WHAT IS NEEDED>
Quote every one of the lines below word for word, leaving out the pictures.

= = = = = = =

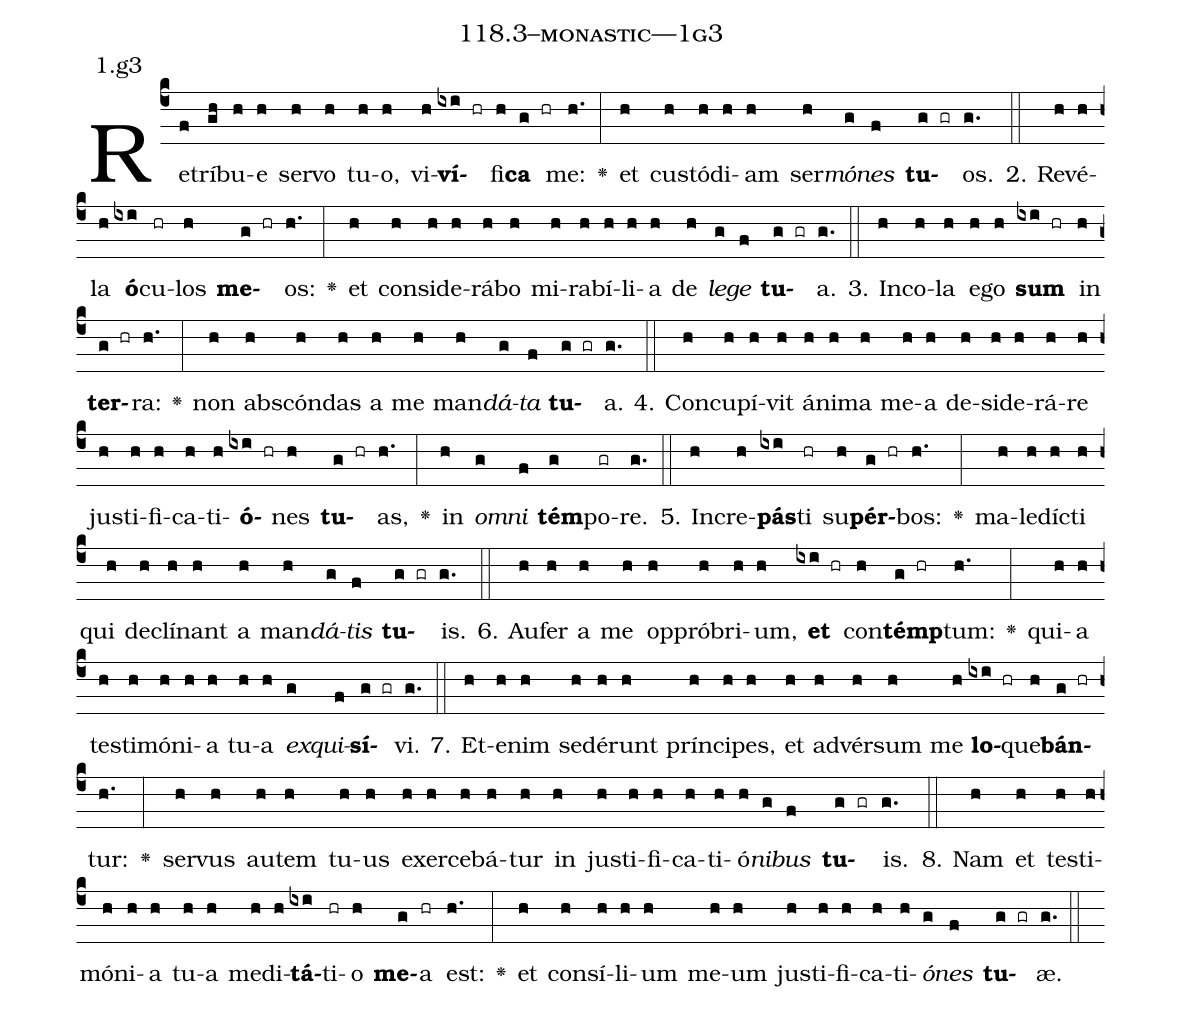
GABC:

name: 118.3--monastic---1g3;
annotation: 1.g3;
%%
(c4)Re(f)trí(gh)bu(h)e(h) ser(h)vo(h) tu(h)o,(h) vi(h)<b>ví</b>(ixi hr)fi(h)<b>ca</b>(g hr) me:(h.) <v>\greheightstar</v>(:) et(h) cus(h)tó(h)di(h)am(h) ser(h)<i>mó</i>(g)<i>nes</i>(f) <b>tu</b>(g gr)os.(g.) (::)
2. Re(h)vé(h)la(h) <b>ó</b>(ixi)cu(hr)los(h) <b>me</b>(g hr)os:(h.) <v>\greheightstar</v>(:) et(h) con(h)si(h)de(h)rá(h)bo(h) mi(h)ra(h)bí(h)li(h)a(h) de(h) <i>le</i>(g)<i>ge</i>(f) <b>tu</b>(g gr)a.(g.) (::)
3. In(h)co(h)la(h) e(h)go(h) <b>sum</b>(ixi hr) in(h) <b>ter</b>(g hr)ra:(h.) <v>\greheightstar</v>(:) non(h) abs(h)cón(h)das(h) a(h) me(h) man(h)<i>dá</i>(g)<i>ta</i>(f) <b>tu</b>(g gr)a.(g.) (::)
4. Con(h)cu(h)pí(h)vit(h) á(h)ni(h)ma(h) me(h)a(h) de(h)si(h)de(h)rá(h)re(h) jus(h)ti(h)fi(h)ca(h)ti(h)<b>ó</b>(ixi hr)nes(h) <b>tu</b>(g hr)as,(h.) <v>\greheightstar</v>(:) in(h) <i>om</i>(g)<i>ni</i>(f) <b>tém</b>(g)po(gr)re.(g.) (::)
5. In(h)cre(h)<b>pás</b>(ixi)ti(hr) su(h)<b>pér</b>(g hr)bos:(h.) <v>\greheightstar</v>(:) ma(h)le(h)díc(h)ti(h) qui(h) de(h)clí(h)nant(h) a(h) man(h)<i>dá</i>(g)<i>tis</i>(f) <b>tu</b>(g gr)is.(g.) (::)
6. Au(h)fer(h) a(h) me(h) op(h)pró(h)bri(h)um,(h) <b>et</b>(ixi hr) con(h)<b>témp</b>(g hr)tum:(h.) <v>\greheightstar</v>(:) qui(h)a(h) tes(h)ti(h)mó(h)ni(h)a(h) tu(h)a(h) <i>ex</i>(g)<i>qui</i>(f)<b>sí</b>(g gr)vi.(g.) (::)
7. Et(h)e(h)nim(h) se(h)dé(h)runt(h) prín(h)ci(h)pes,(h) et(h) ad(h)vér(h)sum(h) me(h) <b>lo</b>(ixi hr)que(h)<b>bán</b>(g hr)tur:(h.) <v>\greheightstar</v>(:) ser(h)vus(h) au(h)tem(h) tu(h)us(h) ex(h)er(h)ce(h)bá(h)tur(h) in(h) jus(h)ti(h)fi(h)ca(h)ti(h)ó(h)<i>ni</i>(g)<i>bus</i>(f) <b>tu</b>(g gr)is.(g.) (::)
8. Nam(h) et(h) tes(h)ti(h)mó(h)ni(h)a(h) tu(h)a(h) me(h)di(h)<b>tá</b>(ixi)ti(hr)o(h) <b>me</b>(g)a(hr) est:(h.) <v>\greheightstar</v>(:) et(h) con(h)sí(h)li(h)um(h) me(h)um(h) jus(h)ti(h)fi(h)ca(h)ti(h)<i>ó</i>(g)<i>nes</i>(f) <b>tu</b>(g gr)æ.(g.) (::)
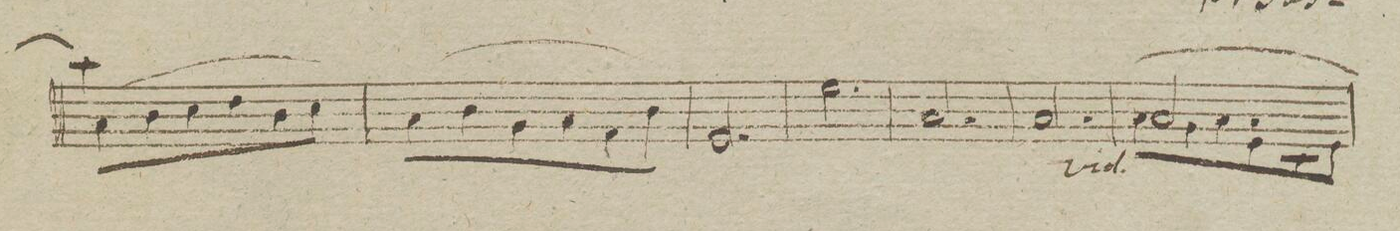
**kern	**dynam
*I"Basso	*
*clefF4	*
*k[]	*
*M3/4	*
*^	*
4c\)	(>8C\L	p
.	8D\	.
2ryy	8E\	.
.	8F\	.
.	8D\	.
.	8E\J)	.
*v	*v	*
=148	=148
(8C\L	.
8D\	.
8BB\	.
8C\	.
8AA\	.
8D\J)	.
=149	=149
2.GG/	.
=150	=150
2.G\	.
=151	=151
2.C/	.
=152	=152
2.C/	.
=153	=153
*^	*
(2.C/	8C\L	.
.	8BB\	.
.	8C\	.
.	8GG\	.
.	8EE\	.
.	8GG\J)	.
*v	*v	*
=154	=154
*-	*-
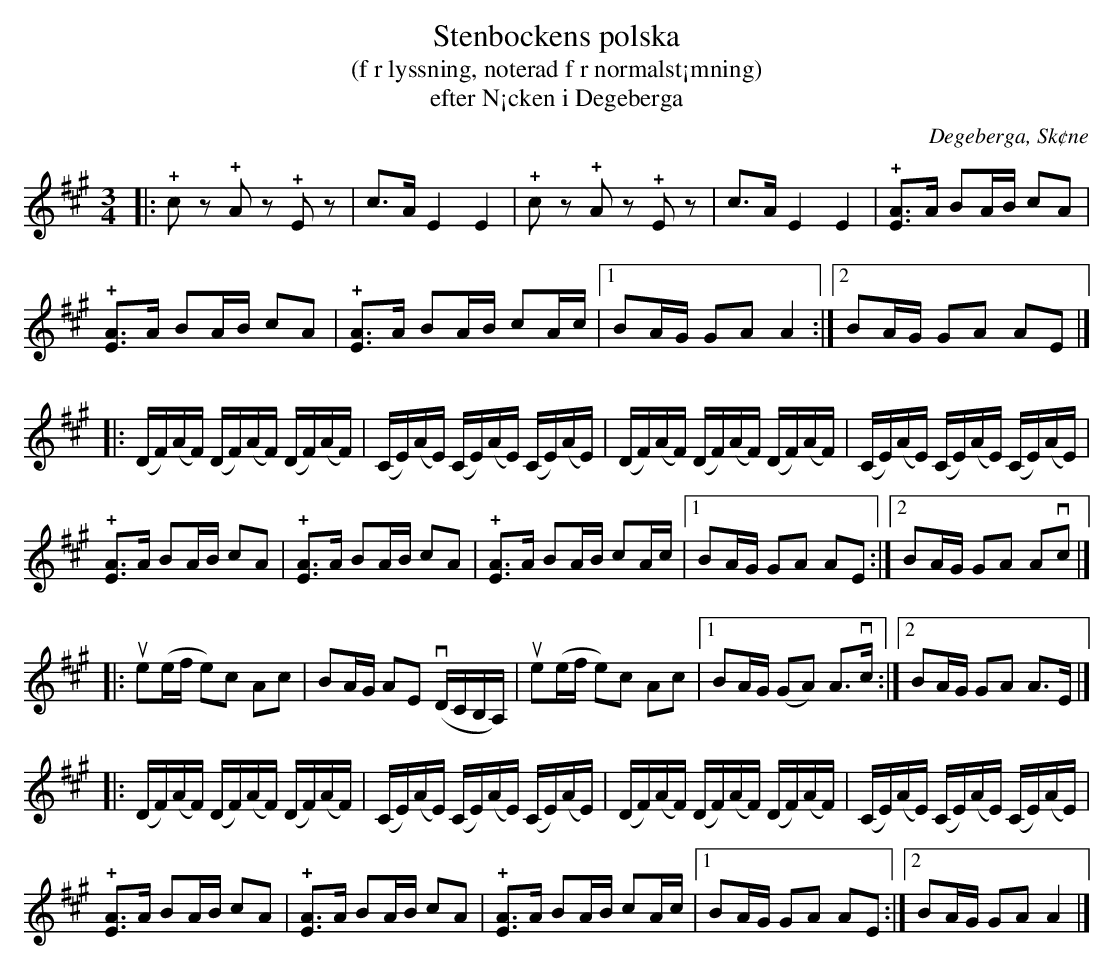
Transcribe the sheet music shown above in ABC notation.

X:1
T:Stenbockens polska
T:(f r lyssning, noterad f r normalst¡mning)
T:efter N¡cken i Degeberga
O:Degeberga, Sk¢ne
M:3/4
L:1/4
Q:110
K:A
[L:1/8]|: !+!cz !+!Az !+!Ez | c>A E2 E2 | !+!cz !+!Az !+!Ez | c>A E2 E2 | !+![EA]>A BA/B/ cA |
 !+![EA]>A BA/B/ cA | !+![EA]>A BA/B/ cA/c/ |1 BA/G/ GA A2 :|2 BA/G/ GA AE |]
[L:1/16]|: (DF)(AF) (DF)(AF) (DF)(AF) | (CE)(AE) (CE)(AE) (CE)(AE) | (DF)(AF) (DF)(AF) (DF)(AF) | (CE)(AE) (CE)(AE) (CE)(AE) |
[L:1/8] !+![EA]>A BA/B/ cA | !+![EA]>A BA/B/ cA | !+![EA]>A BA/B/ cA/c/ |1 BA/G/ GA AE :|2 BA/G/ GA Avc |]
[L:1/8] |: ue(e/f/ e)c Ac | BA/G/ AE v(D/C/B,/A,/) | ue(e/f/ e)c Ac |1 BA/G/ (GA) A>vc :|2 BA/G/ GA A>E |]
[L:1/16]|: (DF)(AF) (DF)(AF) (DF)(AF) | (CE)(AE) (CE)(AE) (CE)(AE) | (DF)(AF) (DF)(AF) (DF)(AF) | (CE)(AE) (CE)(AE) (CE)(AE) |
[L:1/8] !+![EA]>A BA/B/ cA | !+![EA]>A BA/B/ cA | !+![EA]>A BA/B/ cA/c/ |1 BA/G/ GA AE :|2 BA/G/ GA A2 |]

= = = = = = =

WRITTEN SOLUTION>
GABC:

name: 118.3--monastic---1g3;
annotation: 1.g3;
%%
(c4)Re(f)trí(gh)bu(h)e(h) ser(h)vo(h) tu(h)o,(h) vi(h)<b>ví</b>(ixi hr)fi(h)<b>ca</b>(g hr) me:(h.) <v>\greheightstar</v>(:) et(h) cus(h)tó(h)di(h)am(h) ser(h)<i>mó</i>(g)<i>nes</i>(f) <b>tu</b>(g gr)os.(g.) (::)
2. Re(h)vé(h)la(h) <b>ó</b>(ixi)cu(hr)los(h) <b>me</b>(g hr)os:(h.) <v>\greheightstar</v>(:) et(h) con(h)si(h)de(h)rá(h)bo(h) mi(h)ra(h)bí(h)li(h)a(h) de(h) <i>le</i>(g)<i>ge</i>(f) <b>tu</b>(g gr)a.(g.) (::)
3. In(h)co(h)la(h) e(h)go(h) <b>sum</b>(ixi hr) in(h) <b>ter</b>(g hr)ra:(h.) <v>\greheightstar</v>(:) non(h) abs(h)cón(h)das(h) a(h) me(h) man(h)<i>dá</i>(g)<i>ta</i>(f) <b>tu</b>(g gr)a.(g.) (::)
4. Con(h)cu(h)pí(h)vit(h) á(h)ni(h)ma(h) me(h)a(h) de(h)si(h)de(h)rá(h)re(h) jus(h)ti(h)fi(h)ca(h)ti(h)<b>ó</b>(ixi hr)nes(h) <b>tu</b>(g hr)as,(h.) <v>\greheightstar</v>(:) in(h) <i>om</i>(g)<i>ni</i>(f) <b>tém</b>(g)po(gr)re.(g.) (::)
5. In(h)cre(h)<b>pás</b>(ixi)ti(hr) su(h)<b>pér</b>(g hr)bos:(h.) <v>\greheightstar</v>(:) ma(h)le(h)díc(h)ti(h) qui(h) de(h)clí(h)nant(h) a(h) man(h)<i>dá</i>(g)<i>tis</i>(f) <b>tu</b>(g gr)is.(g.) (::)
6. Au(h)fer(h) a(h) me(h) op(h)pró(h)bri(h)um,(h) <b>et</b>(ixi hr) con(h)<b>témp</b>(g hr)tum:(h.) <v>\greheightstar</v>(:) qui(h)a(h) tes(h)ti(h)mó(h)ni(h)a(h) tu(h)a(h) <i>ex</i>(g)<i>qui</i>(f)<b>sí</b>(g gr)vi.(g.) (::)
7. Et(h)e(h)nim(h) se(h)dé(h)runt(h) prín(h)ci(h)pes,(h) et(h) ad(h)vér(h)sum(h) me(h) <b>lo</b>(ixi hr)que(h)<b>bán</b>(g hr)tur:(h.) <v>\greheightstar</v>(:) ser(h)vus(h) au(h)tem(h) tu(h)us(h) ex(h)er(h)ce(h)bá(h)tur(h) in(h) jus(h)ti(h)fi(h)ca(h)ti(h)ó(h)<i>ni</i>(g)<i>bus</i>(f) <b>tu</b>(g gr)is.(g.) (::)
8. Nam(h) et(h) tes(h)ti(h)mó(h)ni(h)a(h) tu(h)a(h) me(h)di(h)<b>tá</b>(ixi)ti(hr)o(h) <b>me</b>(g)a(hr) est:(h.) <v>\greheightstar</v>(:) et(h) con(h)sí(h)li(h)um(h) me(h)um(h) jus(h)ti(h)fi(h)ca(h)ti(h)<i>ó</i>(g)<i>nes</i>(f) <b>tu</b>(g gr)æ.(g.) (::)
**kern	**dynam
*I"Basso	*
*clefF4	*
*k[]	*
*M3/4	*
*^	*
4c\)	(>8C\L	p
.	8D\	.
2ryy	8E\	.
.	8F\	.
.	8D\	.
.	8E\J)	.
*v	*v	*
=148	=148
(8C\L	.
8D\	.
8BB\	.
8C\	.
8AA\	.
8D\J)	.
=149	=149
2.GG/	.
=150	=150
2.G\	.
=151	=151
2.C/	.
=152	=152
2.C/	.
=153	=153
*^	*
(2.C/	8C\L	.
.	8BB\	.
.	8C\	.
.	8GG\	.
.	8EE\	.
.	8GG\J)	.
*v	*v	*
=154	=154
*-	*-
Transcribe the sheet music shown above in ABC notation.

X:1
T:Stenbockens polska
T:(f r lyssning, noterad f r normalst¡mning)
T:efter N¡cken i Degeberga
O:Degeberga, Sk¢ne
M:3/4
L:1/4
Q:110
K:A
[L:1/8]|: !+!cz !+!Az !+!Ez | c>A E2 E2 | !+!cz !+!Az !+!Ez | c>A E2 E2 | !+![EA]>A BA/B/ cA |
 !+![EA]>A BA/B/ cA | !+![EA]>A BA/B/ cA/c/ |1 BA/G/ GA A2 :|2 BA/G/ GA AE |]
[L:1/16]|: (DF)(AF) (DF)(AF) (DF)(AF) | (CE)(AE) (CE)(AE) (CE)(AE) | (DF)(AF) (DF)(AF) (DF)(AF) | (CE)(AE) (CE)(AE) (CE)(AE) |
[L:1/8] !+![EA]>A BA/B/ cA | !+![EA]>A BA/B/ cA | !+![EA]>A BA/B/ cA/c/ |1 BA/G/ GA AE :|2 BA/G/ GA Avc |]
[L:1/8] |: ue(e/f/ e)c Ac | BA/G/ AE v(D/C/B,/A,/) | ue(e/f/ e)c Ac |1 BA/G/ (GA) A>vc :|2 BA/G/ GA A>E |]
[L:1/16]|: (DF)(AF) (DF)(AF) (DF)(AF) | (CE)(AE) (CE)(AE) (CE)(AE) | (DF)(AF) (DF)(AF) (DF)(AF) | (CE)(AE) (CE)(AE) (CE)(AE) |
[L:1/8] !+![EA]>A BA/B/ cA | !+![EA]>A BA/B/ cA | !+![EA]>A BA/B/ cA/c/ |1 BA/G/ GA AE :|2 BA/G/ GA A2 |]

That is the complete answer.